What to do: Copy out the data line by line exactly, from its start to the line bearing "Enlaces de interés", inclusive.

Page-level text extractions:
☆ ☆ ☆ ☆ ☆

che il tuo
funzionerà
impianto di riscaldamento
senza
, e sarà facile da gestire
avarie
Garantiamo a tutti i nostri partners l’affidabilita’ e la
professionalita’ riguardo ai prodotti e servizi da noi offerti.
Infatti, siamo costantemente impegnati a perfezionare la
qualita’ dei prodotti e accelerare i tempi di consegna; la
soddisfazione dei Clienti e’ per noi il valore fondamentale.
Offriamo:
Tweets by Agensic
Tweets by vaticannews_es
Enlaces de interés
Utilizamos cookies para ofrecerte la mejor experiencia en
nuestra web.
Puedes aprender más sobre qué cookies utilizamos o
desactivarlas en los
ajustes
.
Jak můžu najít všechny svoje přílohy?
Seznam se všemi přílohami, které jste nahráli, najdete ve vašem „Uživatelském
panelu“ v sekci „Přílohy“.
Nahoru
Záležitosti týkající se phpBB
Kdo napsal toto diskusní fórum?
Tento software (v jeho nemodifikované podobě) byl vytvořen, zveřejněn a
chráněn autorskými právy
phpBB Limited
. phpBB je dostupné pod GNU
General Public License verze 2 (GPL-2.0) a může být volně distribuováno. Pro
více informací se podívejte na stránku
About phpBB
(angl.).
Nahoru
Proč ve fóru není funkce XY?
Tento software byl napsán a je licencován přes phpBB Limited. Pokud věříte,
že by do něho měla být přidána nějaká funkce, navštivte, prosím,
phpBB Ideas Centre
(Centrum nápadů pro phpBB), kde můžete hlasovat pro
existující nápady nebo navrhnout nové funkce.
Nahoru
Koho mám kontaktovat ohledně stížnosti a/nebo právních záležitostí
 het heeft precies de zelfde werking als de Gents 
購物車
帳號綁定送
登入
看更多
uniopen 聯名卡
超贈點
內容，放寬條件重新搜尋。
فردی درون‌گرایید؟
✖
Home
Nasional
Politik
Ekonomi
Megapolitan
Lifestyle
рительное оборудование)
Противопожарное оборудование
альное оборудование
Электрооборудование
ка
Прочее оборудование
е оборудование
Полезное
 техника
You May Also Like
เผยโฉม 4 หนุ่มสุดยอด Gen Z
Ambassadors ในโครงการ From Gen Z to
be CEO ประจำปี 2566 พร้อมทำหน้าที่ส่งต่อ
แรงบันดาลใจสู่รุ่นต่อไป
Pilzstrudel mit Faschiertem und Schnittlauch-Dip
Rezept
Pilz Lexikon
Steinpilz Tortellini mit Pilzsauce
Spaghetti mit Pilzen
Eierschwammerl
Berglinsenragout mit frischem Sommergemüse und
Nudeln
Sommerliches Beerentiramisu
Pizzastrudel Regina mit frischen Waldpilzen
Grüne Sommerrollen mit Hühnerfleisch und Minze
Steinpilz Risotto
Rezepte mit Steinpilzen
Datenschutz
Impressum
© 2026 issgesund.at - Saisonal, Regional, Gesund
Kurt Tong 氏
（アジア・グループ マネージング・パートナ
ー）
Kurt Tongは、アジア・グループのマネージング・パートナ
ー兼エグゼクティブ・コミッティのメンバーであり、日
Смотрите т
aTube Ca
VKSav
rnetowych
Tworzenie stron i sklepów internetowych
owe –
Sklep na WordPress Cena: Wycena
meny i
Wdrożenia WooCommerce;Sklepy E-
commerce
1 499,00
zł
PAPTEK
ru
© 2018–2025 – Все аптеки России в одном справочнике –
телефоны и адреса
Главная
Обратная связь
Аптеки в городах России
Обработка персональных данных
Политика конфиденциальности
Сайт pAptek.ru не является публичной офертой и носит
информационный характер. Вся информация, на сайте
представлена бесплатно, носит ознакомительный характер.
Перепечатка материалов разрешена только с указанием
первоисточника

☆ ☆ ☆ ☆ ☆

Response to the task:
che il tuo
funzionerà
impianto di riscaldamento
senza
, e sarà facile da gestire
avarie
Garantiamo a tutti i nostri partners l’affidabilita’ e la
professionalita’ riguardo ai prodotti e servizi da noi offerti.
Infatti, siamo costantemente impegnati a perfezionare la
qualita’ dei prodotti e accelerare i tempi di consegna; la
soddisfazione dei Clienti e’ per noi il valore fondamentale.
Offriamo:
Tweets by Agensic
Tweets by vaticannews_es
Enlaces de interés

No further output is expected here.